COLLECTED DATA:
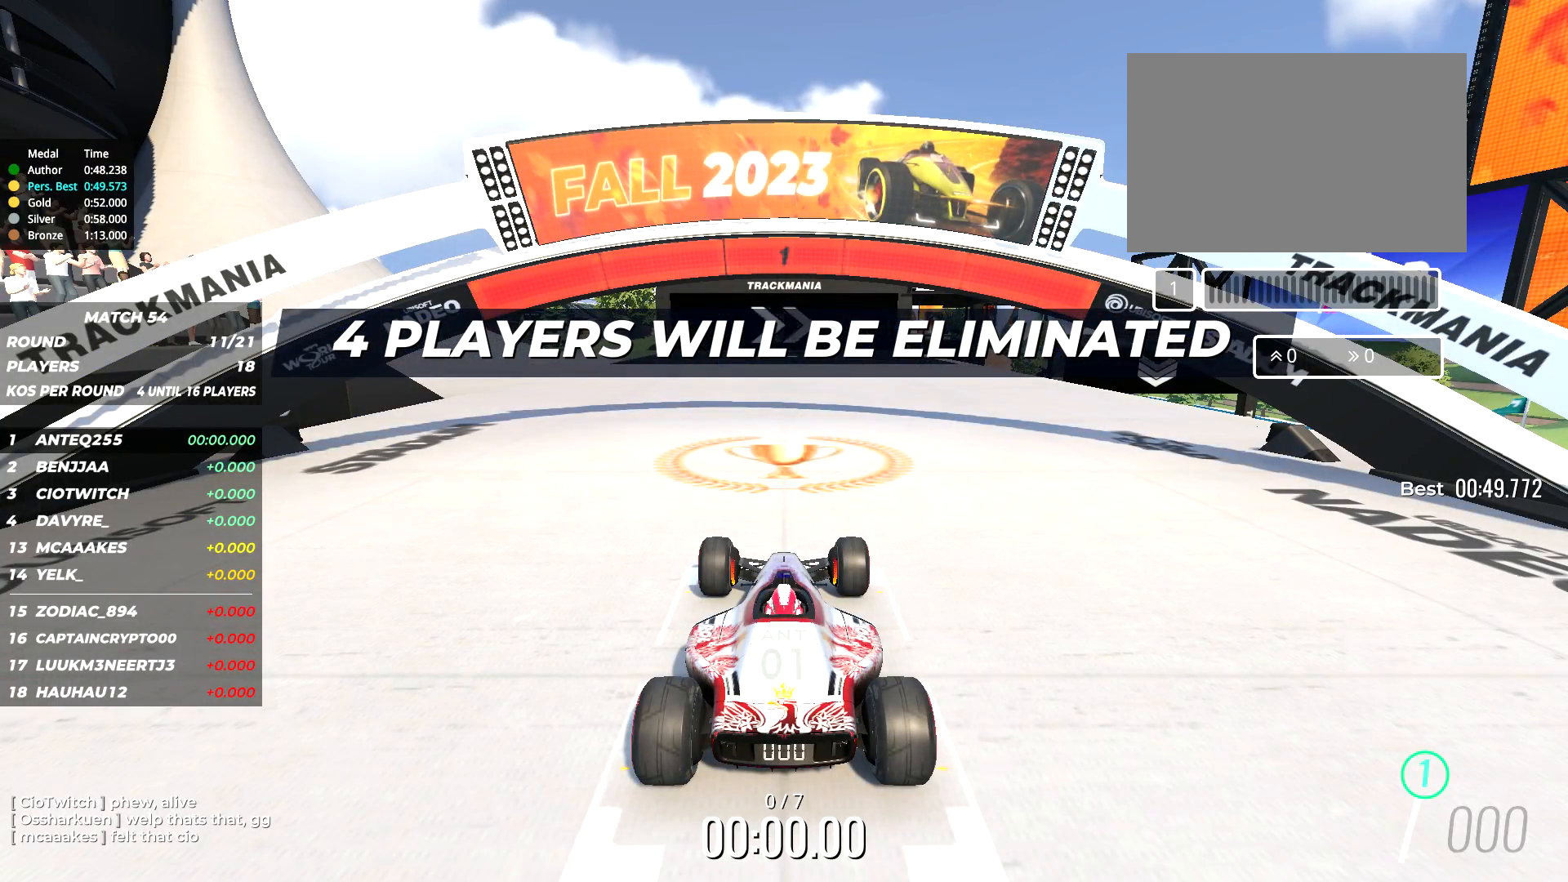
{"keys": ["right", "up"], "events": [[150, "right", "down"], [150, "up", "down"]]}
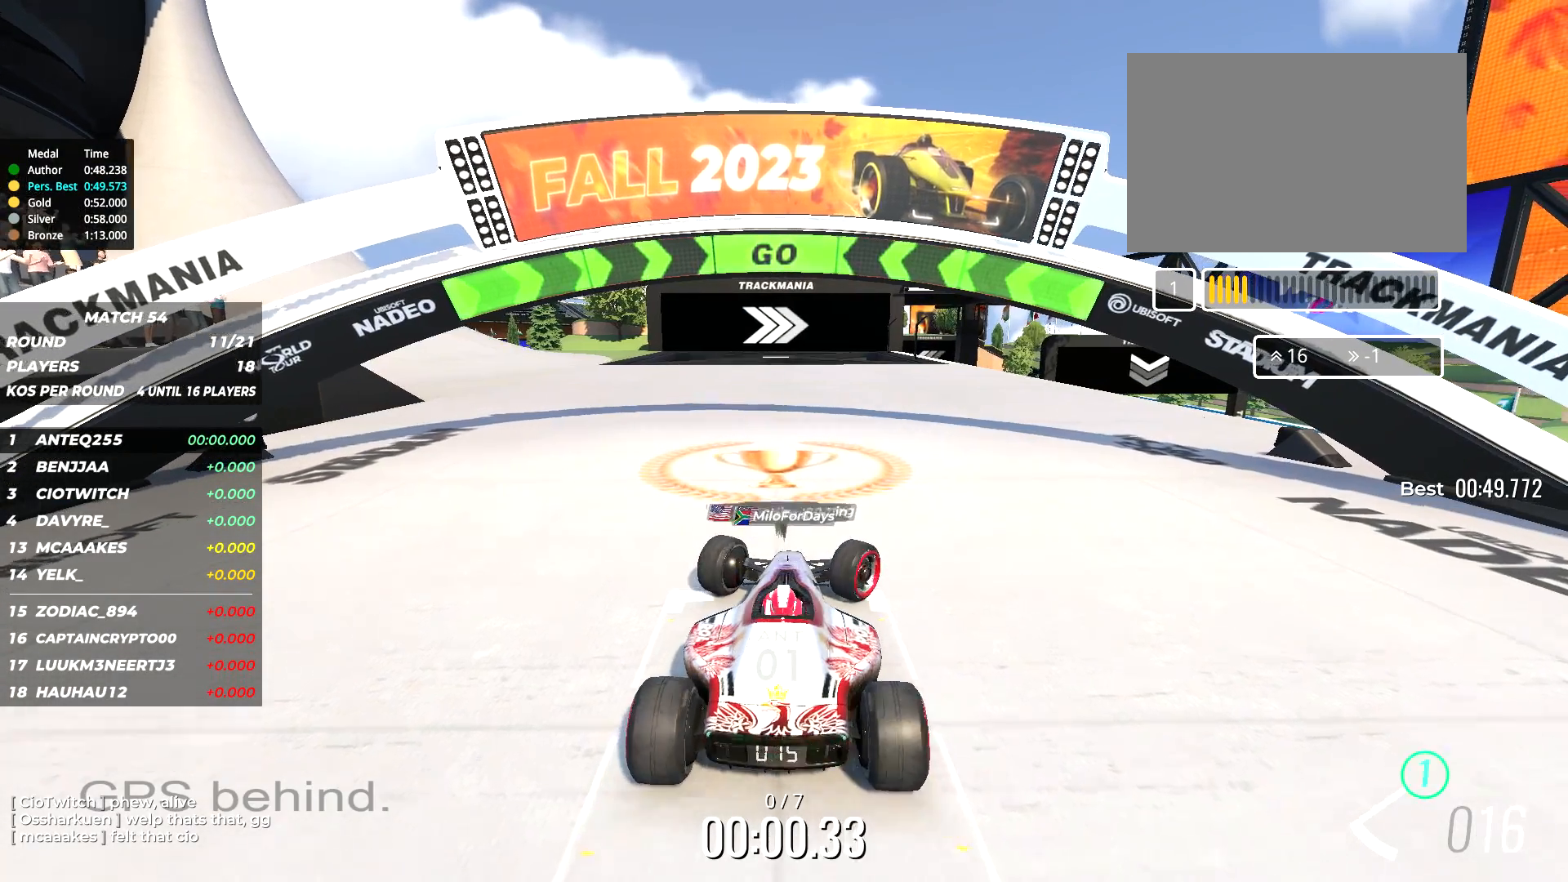
{"keys": ["up"], "events": [[450, "right", "up"]]}
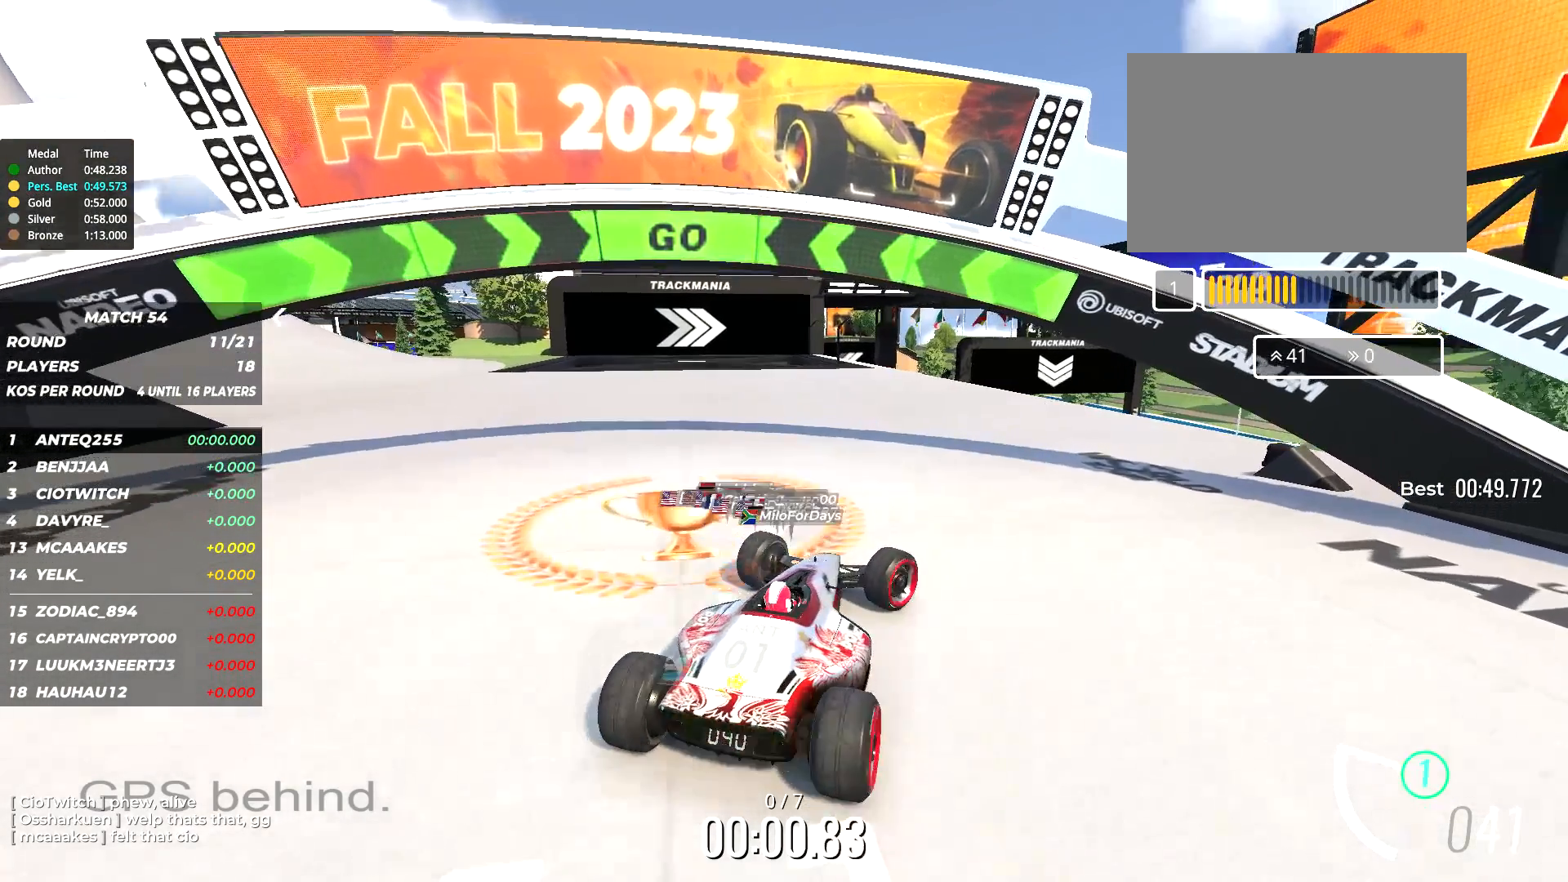
{"keys": ["up"], "events": [[50, "right", "down"], [150, "right", "up"], [250, "right", "down"], [350, "right", "up"]]}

EXERCISE PROMPT:
The material should be duplicated word for word, with no images included.

RESPONSE:
{"keys": ["right", "up"], "events": [[150, "right", "down"], [150, "up", "down"]]}
{"keys": ["up"], "events": [[450, "right", "up"]]}
{"keys": ["up"], "events": [[50, "right", "down"], [150, "right", "up"], [250, "right", "down"], [350, "right", "up"]]}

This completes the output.